I fear that someone (WSJ journalist for instance) Googling for adverse Apple info with words like death-knell and viruses will come across young Sputniks comments and naturally believe them to be true.
“Only a moron would download something sent unidentified over the web…”
Most computers users I know are morons in computers terms. They’d do anyting the computer tells them to.
Hammer, you are judged by the company you keep. Find some new friends.
What the heck is fruitition? Can you pay for college with bananas now?
(normally I don’t care about typos but the literal dysentery from “Spudnik” deserves derision)
MW: taking
As in, trolls are taking the cake. Stop them before they multiply.

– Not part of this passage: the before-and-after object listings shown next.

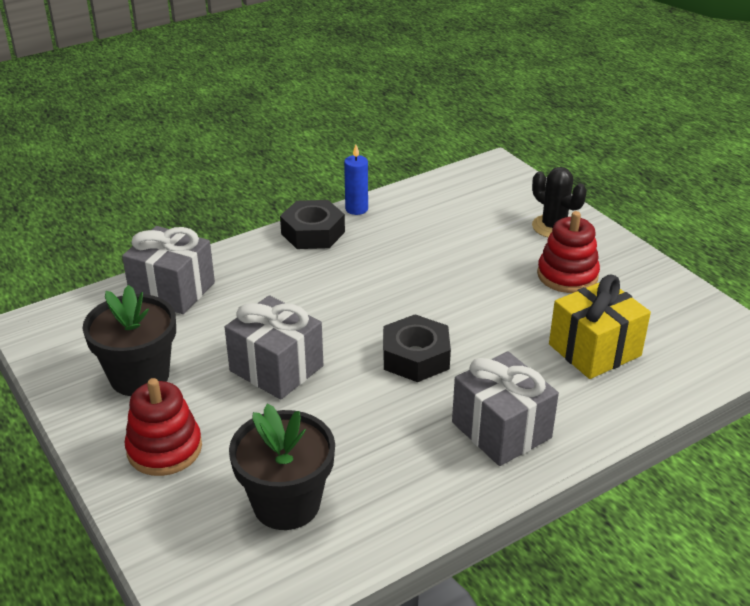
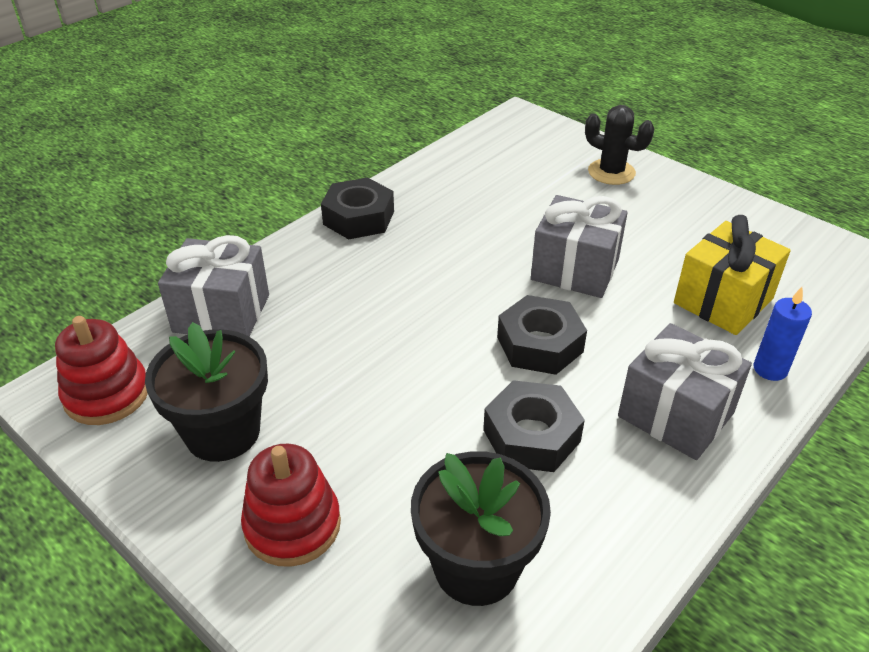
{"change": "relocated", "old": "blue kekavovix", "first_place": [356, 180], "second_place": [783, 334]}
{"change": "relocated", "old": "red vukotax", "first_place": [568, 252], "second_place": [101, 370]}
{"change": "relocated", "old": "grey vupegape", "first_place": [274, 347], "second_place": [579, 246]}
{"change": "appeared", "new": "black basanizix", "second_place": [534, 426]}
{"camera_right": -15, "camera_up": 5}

Sputnik’s here! My favorite troll and comrade! Of course he’s being obvious — as obvious as the fact that when the IT workers of the world rise up to smash the bourgeois, imperialist Apple Computer and their groveling lackeys that infest this forum, the glorious Microsoft revolution will usher in a new proletariat paradise!

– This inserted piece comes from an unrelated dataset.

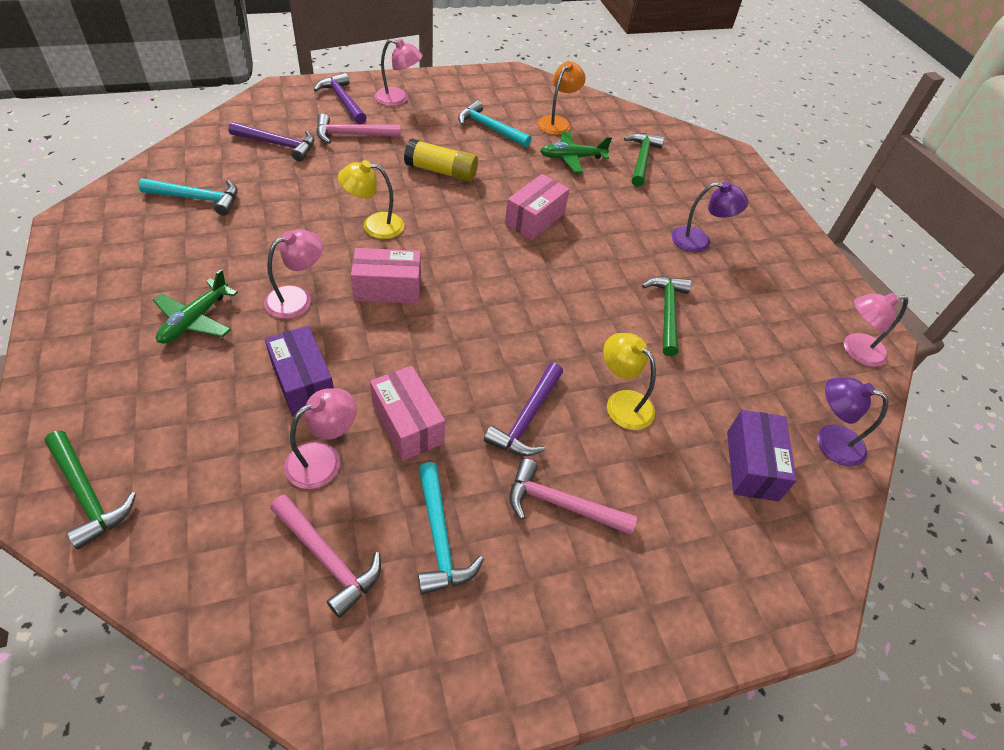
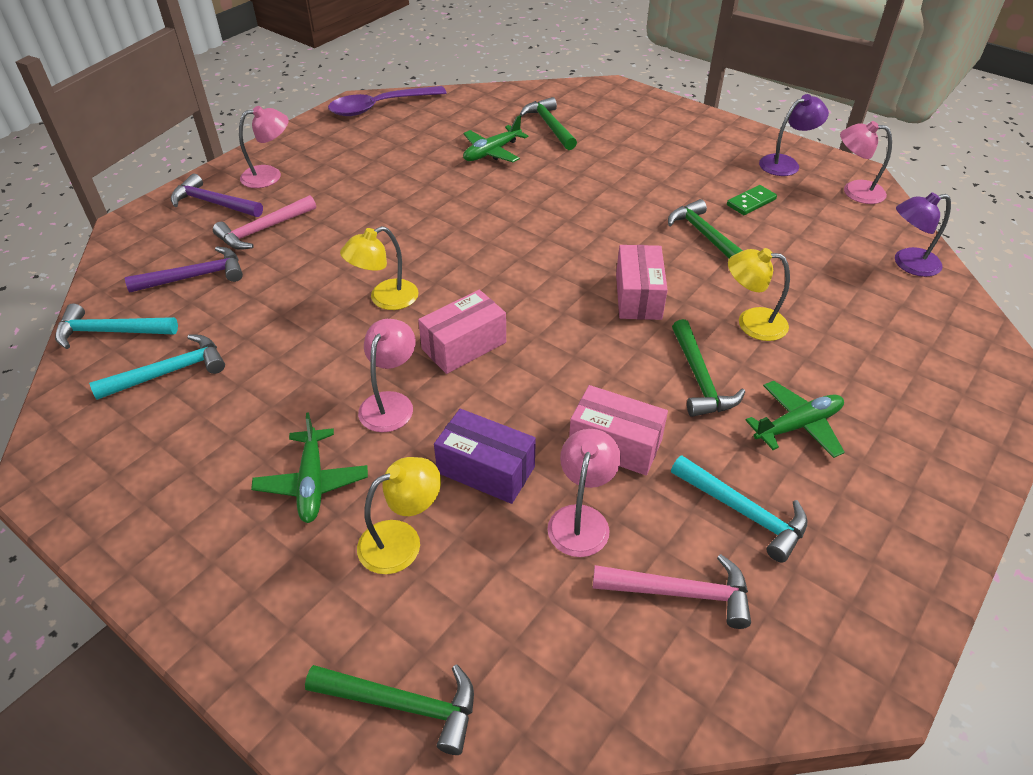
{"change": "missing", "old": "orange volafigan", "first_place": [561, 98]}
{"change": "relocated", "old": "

I think it’s still a funny joke, and has been since 1991.
(Magic word is “couldnt” [sic] — what it lacks in correct punctuation it makes up for in security.)
would a legitimate iTunes file be arriving over AIM? And calling itself a picture from a friend?
Wow, I didn’t know even IM was a hazard on Windows!
Yesterday Gates is “not amused” about Apple’s dominance in the digital music arena, today there is a virus pretending to be iTunes, coincidence? I think not!
“WHY…
would a legitimate iTunes file be arriving over AIM? And calling itself a picture from a friend?
Wow, I didn’t know even IM was a hazard on Windows!”
why, Why? because virus writers count on the ol’ adage by P.T. Barnum… “There’s a sucker born every minute.”
and just about anything is a hazard on Windows.
Tempus, it isn’t just virii writers. One could say that the number of Windows users proves Barnum’s quote is right.
However, I personally think the use of Windows is just another validation of Sturgeon’s Law.
This is a virus that may have come from Redmond to thwart the proliferation of iTunes on PC.
I think someone slipped some LSD in Sputnik’s MS coffee mug.